## WORK ORDER
Return all lines from the listing below in which "right" appears.

## DATASET EXCERPTS
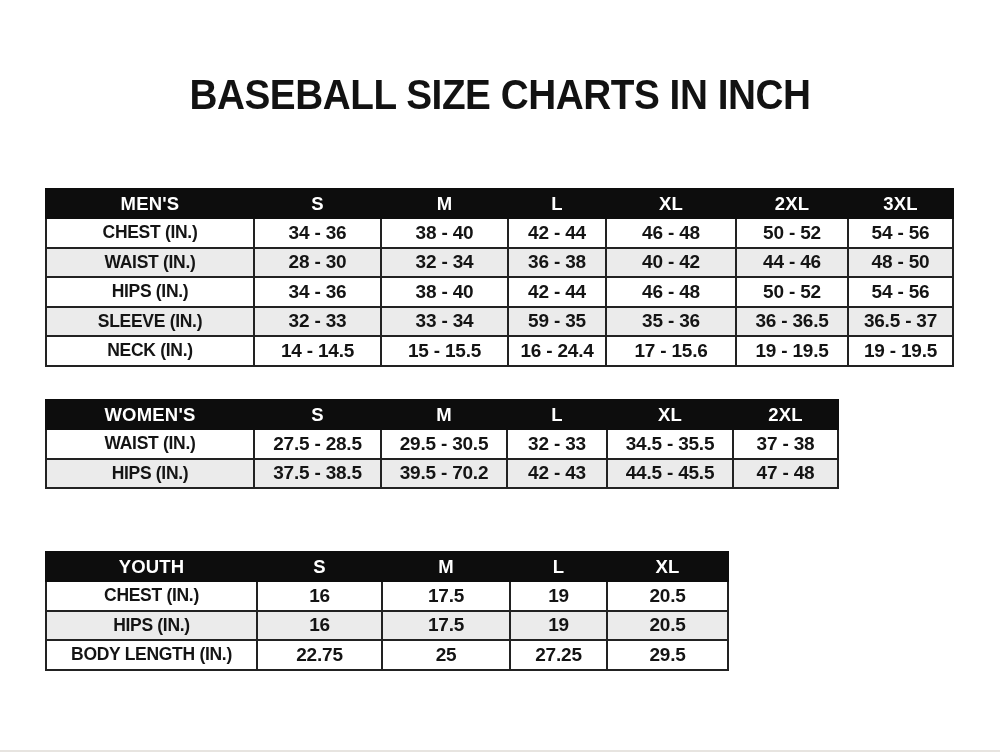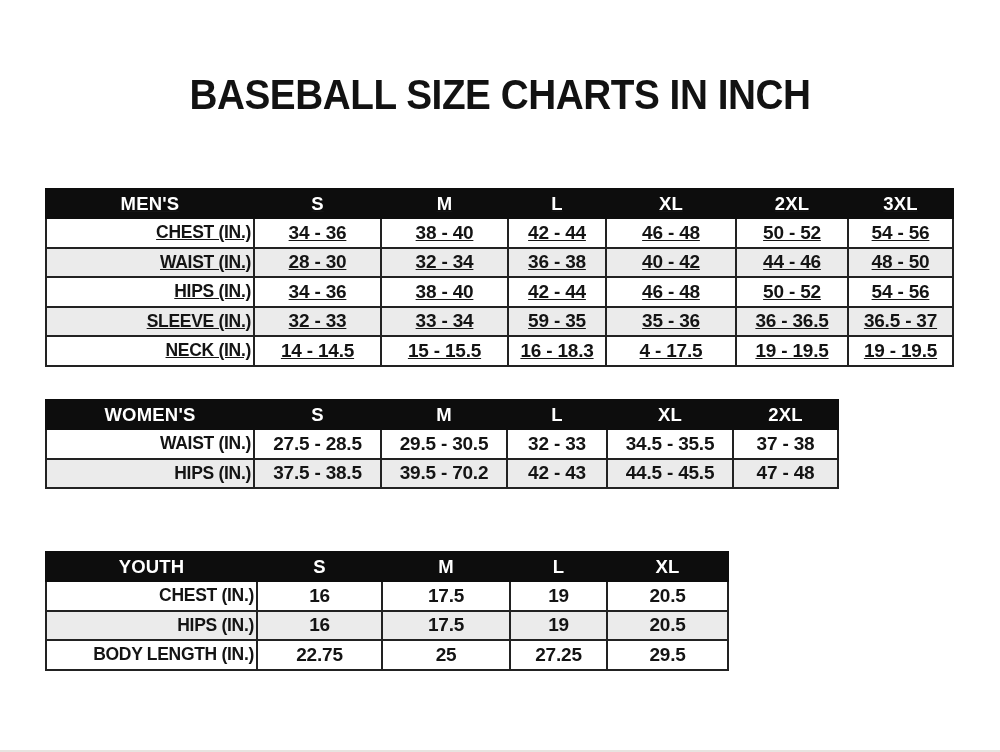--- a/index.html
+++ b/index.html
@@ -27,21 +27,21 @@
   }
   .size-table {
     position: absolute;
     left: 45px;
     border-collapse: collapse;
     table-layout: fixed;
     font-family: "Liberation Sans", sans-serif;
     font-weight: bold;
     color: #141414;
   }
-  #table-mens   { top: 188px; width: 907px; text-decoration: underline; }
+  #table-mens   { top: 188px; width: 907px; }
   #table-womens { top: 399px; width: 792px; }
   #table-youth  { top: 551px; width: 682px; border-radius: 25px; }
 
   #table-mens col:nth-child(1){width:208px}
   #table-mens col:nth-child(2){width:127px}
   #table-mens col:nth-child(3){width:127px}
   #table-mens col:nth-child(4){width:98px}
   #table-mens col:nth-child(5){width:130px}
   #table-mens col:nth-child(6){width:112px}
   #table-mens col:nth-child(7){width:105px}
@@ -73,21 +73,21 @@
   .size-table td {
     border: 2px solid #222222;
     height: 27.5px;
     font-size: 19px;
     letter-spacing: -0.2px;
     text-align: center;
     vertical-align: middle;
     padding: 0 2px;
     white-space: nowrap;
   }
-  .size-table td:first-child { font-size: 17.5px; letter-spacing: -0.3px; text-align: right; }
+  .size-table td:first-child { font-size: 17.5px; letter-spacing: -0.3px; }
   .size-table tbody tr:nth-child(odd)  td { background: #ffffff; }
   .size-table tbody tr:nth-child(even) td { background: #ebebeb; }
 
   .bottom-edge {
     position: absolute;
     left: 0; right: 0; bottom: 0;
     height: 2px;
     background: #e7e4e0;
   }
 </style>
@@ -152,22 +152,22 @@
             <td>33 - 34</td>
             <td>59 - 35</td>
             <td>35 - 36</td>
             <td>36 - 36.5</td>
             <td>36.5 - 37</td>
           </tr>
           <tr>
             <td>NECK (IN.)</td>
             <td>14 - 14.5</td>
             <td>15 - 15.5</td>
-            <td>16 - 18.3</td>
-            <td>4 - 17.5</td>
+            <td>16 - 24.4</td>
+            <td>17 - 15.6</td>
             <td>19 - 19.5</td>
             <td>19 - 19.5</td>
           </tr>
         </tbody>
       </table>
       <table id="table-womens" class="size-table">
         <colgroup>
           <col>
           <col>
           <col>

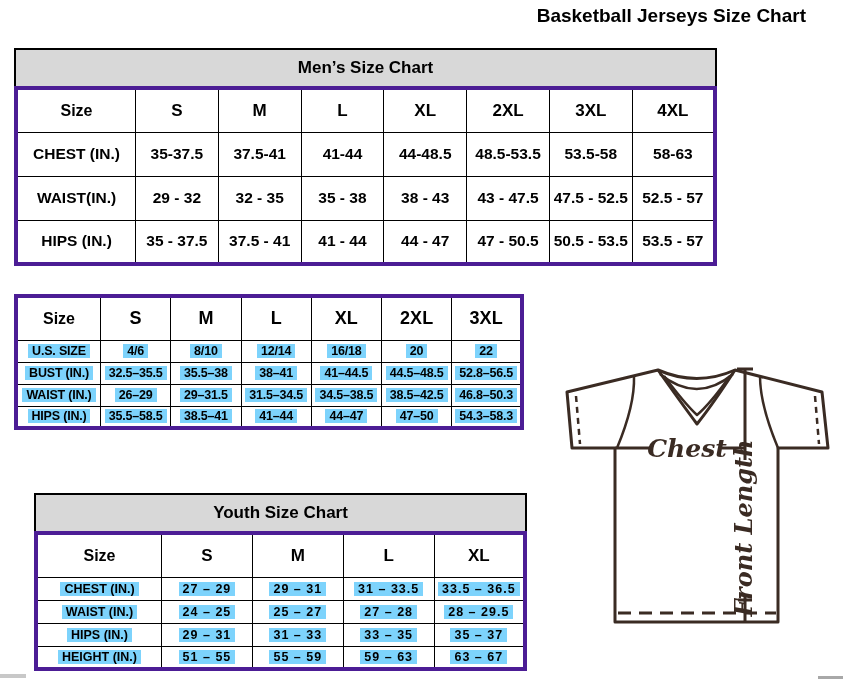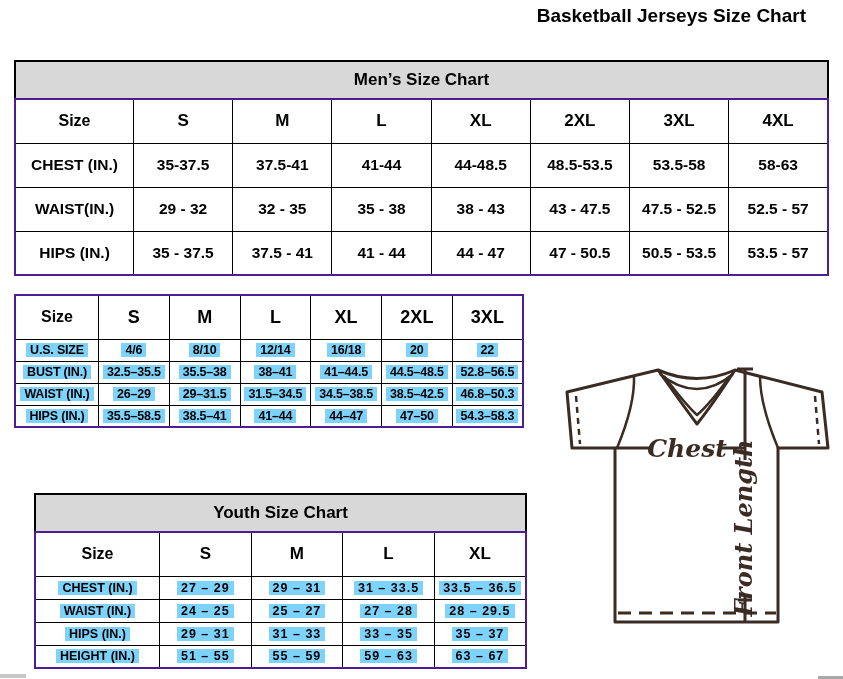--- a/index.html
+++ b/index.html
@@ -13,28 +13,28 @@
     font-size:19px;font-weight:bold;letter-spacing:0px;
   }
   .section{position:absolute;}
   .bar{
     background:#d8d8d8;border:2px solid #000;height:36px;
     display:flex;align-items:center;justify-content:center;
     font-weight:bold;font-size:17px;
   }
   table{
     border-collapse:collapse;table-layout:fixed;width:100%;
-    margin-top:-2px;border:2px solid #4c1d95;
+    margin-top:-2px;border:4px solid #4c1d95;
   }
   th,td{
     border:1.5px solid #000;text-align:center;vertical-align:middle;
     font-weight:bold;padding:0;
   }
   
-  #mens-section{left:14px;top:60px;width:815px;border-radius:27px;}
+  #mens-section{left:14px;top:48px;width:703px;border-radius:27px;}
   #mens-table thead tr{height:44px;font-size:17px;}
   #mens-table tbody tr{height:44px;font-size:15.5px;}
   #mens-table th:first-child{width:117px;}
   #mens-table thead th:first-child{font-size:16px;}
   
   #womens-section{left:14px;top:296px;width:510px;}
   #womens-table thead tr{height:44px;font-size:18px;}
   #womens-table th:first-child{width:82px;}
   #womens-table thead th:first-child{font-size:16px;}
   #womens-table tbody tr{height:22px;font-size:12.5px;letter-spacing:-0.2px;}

## SOLUTION FOR THIS EXERCISE
-  .size-table td:first-child { font-size: 17.5px; letter-spacing: -0.3px; text-align: right; }
     left: 0; right: 0; bottom: 0;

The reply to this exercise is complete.